■ **TASK REQUIREMENTS**: Each record that follows should be duplicated exactly, except for its pictures.

Start of Block

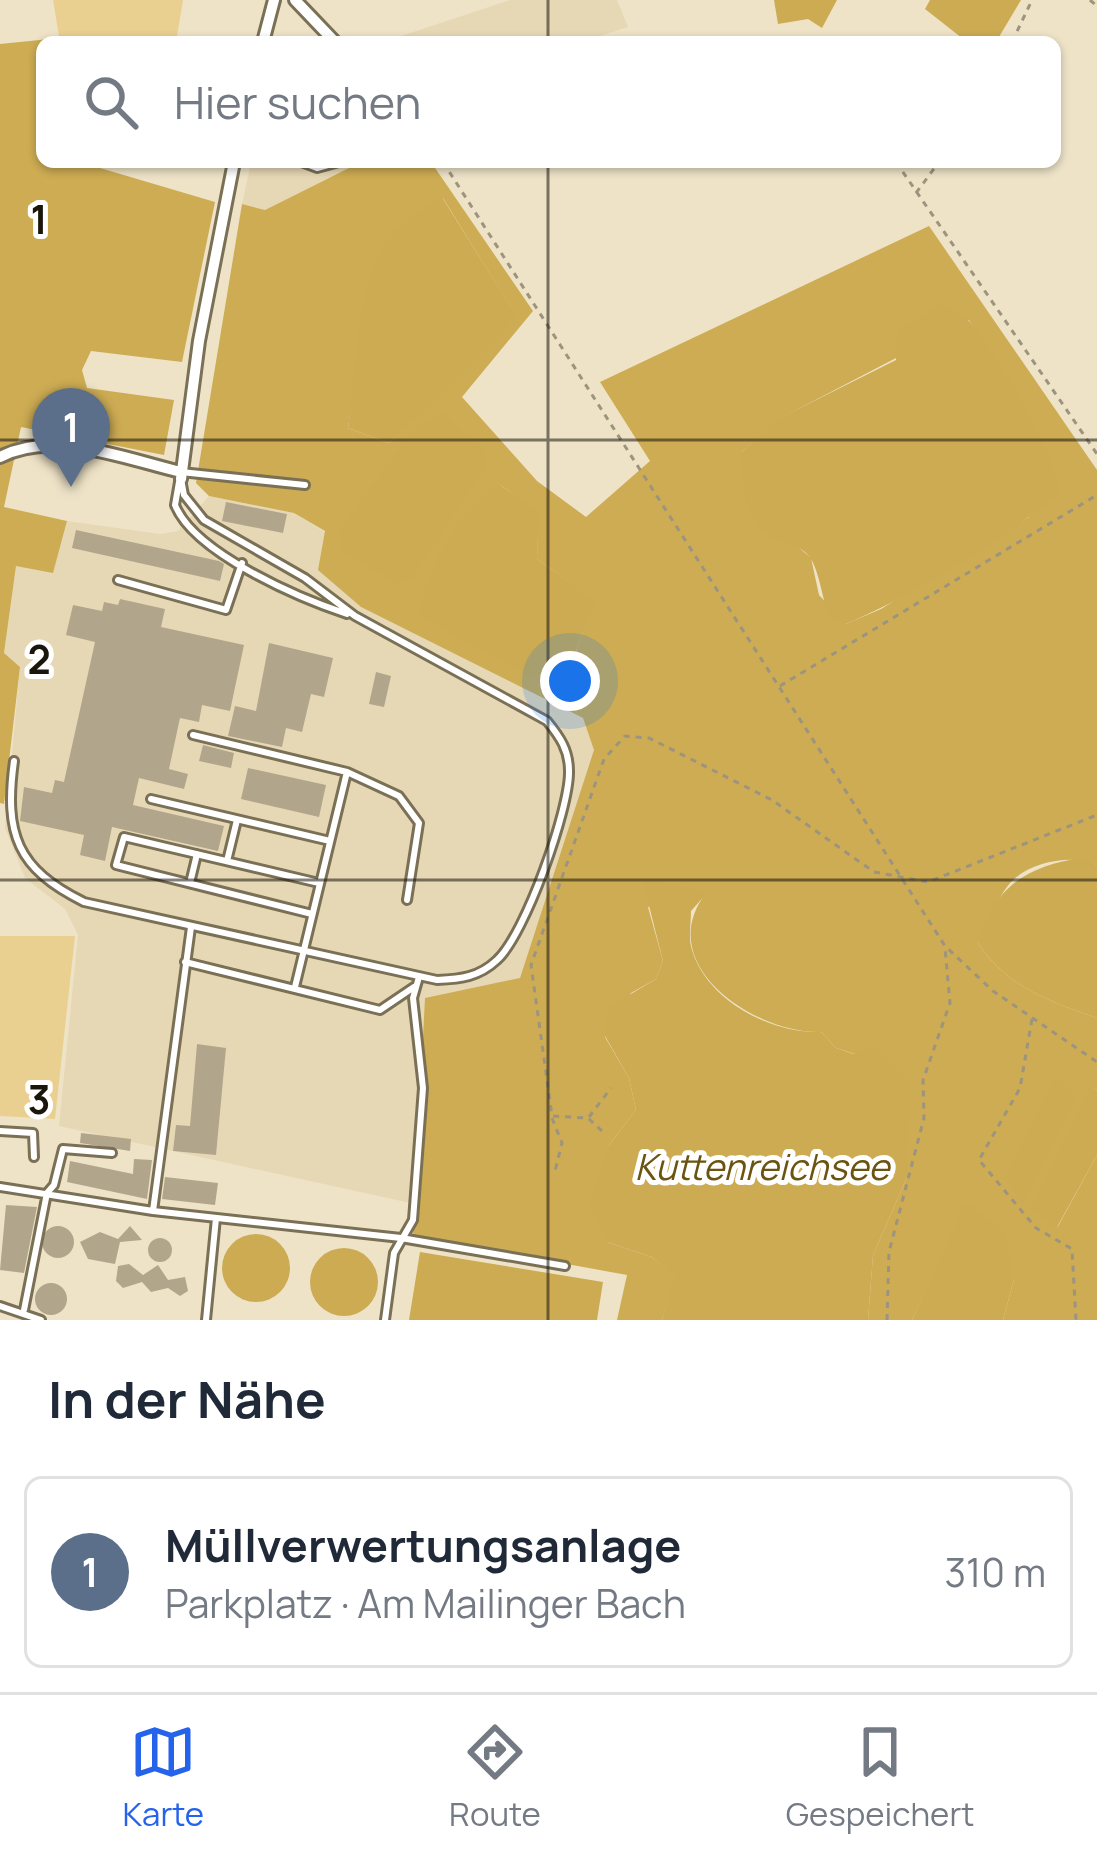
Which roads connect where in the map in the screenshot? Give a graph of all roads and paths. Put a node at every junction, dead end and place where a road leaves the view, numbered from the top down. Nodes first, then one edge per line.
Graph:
1 (274, 0) edge
2 (295, 0) edge
3 (1032, 0) edge
4 (1090, 0) edge
5 (1097, 6) edge
6 (265, 36) edge
7 (329, 36) edge
8 (1015, 36) edge
9 (233, 168) edge
10 (447, 168) edge
11 (900, 168) edge
12 (934, 168) edge
13 (915, 194) junction
14 (1097, 454) edge
15 (0, 457) edge
16 (181, 475) junction
17 (305, 484) dead end
18 (1097, 495) edge
19 (242, 563) junction
20 (118, 580) dead end
21 (355, 616) junction
22 (780, 686) junction
23 (193, 735) dead end
24 (14, 761) dead end
25 (347, 772) junction
26 (151, 799) dead end
27 (1097, 815) edge
28 (237, 820) junction
29 (330, 841) junction
30 (197, 854) junction
31 (227, 861) junction
32 (897, 875) junction
33 (190, 883) junction
34 (319, 883) junction
35 (406, 900) dead end
36 (312, 914) junction
37 (191, 927) junction
38 (945, 946) junction
39 (302, 952) junction
40 (185, 962) junction
41 (419, 977) junction
42 (295, 987) junction
43 (414, 987) junction
44 (1032, 1018) junction
45 (1097, 1062) edge
46 (611, 1088) dead end
47 (552, 1116) junction
48 (588, 1118) junction
49 (0, 1131) edge
50 (602, 1131) dead end
51 (112, 1154) dead end
52 (34, 1157) dead end
53 (555, 1172) dead end
54 (0, 1187) edge
55 (47, 1193) junction
56 (153, 1211) junction
57 (216, 1218) junction
58 (401, 1238) junction
59 (565, 1266) dead end
60 (0, 1306) edge
61 (24, 1310) junction
62 (41, 1320) edge
63 (206, 1320) edge
64 (385, 1320) edge
65 (887, 1320) edge
66 (1076, 1320) edge

1 - 6 street
2 - 7 street
3 - 8 path
4 - 5 path
9 - 16 street
10 - 22 path
11 - 13 path
12 - 13 path
13 - 14 path
15 - 16 street
16 - 17 lane
16 - 19 lane
16 - 21 lane
18 - 22 path
19 - 20 lane
19 - 21 lane
21 - 41 lane
22 - 32 path
23 - 25 lane
24 - 37 lane
25 - 29 lane
25 - 35 lane
26 - 28 lane
27 - 32 path
28 - 29 lane
28 - 31 lane
29 - 34 lane
30 - 31 lane
30 - 33 lane
30 - 33 lane
31 - 34 lane
32 - 38 path
32 - 47 path
33 - 36 lane
34 - 36 lane
36 - 39 lane
37 - 39 lane
37 - 40 lane
38 - 44 path
38 - 65 path
39 - 41 lane
39 - 42 lane
40 - 42 lane
40 - 56 lane
41 - 43 lane
42 - 43 lane
43 - 58 lane
44 - 45 path
44 - 66 path
46 - 48 path
47 - 48 path
47 - 53 path
48 - 50 path
49 - 52 lane
51 - 55 lane
54 - 55 lane
55 - 56 lane
55 - 61 lane
56 - 57 lane
57 - 58 lane
57 - 63 lane
58 - 59 lane
58 - 64 lane
60 - 61 lane
61 - 62 lane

End of Block

■ **ANSWER FOR THE TASK**:
Which roads connect where in the map in the screenshot? Give a graph of all roads and paths. Put a node at every junction, dead end and place where a road leaves the view, numbered from the top down. Nodes first, then one edge per line.
Graph:
1 (274, 0) edge
2 (295, 0) edge
3 (1032, 0) edge
4 (1090, 0) edge
5 (1097, 6) edge
6 (265, 36) edge
7 (329, 36) edge
8 (1015, 36) edge
9 (233, 168) edge
10 (447, 168) edge
11 (900, 168) edge
12 (934, 168) edge
13 (915, 194) junction
14 (1097, 454) edge
15 (0, 457) edge
16 (181, 475) junction
17 (305, 484) dead end
18 (1097, 495) edge
19 (242, 563) junction
20 (118, 580) dead end
21 (355, 616) junction
22 (780, 686) junction
23 (193, 735) dead end
24 (14, 761) dead end
25 (347, 772) junction
26 (151, 799) dead end
27 (1097, 815) edge
28 (237, 820) junction
29 (330, 841) junction
30 (197, 854) junction
31 (227, 861) junction
32 (897, 875) junction
33 (190, 883) junction
34 (319, 883) junction
35 (406, 900) dead end
36 (312, 914) junction
37 (191, 927) junction
38 (945, 946) junction
39 (302, 952) junction
40 (185, 962) junction
41 (419, 977) junction
42 (295, 987) junction
43 (414, 987) junction
44 (1032, 1018) junction
45 (1097, 1062) edge
46 (611, 1088) dead end
47 (552, 1116) junction
48 (588, 1118) junction
49 (0, 1131) edge
50 (602, 1131) dead end
51 (112, 1154) dead end
52 (34, 1157) dead end
53 (555, 1172) dead end
54 (0, 1187) edge
55 (47, 1193) junction
56 (153, 1211) junction
57 (216, 1218) junction
58 (401, 1238) junction
59 (565, 1266) dead end
60 (0, 1306) edge
61 (24, 1310) junction
62 (41, 1320) edge
63 (206, 1320) edge
64 (385, 1320) edge
65 (887, 1320) edge
66 (1076, 1320) edge

1 - 6 street
2 - 7 street
3 - 8 path
4 - 5 path
9 - 16 street
10 - 22 path
11 - 13 path
12 - 13 path
13 - 14 path
15 - 16 street
16 - 17 lane
16 - 19 lane
16 - 21 lane
18 - 22 path
19 - 20 lane
19 - 21 lane
21 - 41 lane
22 - 32 path
23 - 25 lane
24 - 37 lane
25 - 29 lane
25 - 35 lane
26 - 28 lane
27 - 32 path
28 - 29 lane
28 - 31 lane
29 - 34 lane
30 - 31 lane
30 - 33 lane
30 - 33 lane
31 - 34 lane
32 - 38 path
32 - 47 path
33 - 36 lane
34 - 36 lane
36 - 39 lane
37 - 39 lane
37 - 40 lane
38 - 44 path
38 - 65 path
39 - 41 lane
39 - 42 lane
40 - 42 lane
40 - 56 lane
41 - 43 lane
42 - 43 lane
43 - 58 lane
44 - 45 path
44 - 66 path
46 - 48 path
47 - 48 path
47 - 53 path
48 - 50 path
49 - 52 lane
51 - 55 lane
54 - 55 lane
55 - 56 lane
55 - 61 lane
56 - 57 lane
57 - 58 lane
57 - 63 lane
58 - 59 lane
58 - 64 lane
60 - 61 lane
61 - 62 lane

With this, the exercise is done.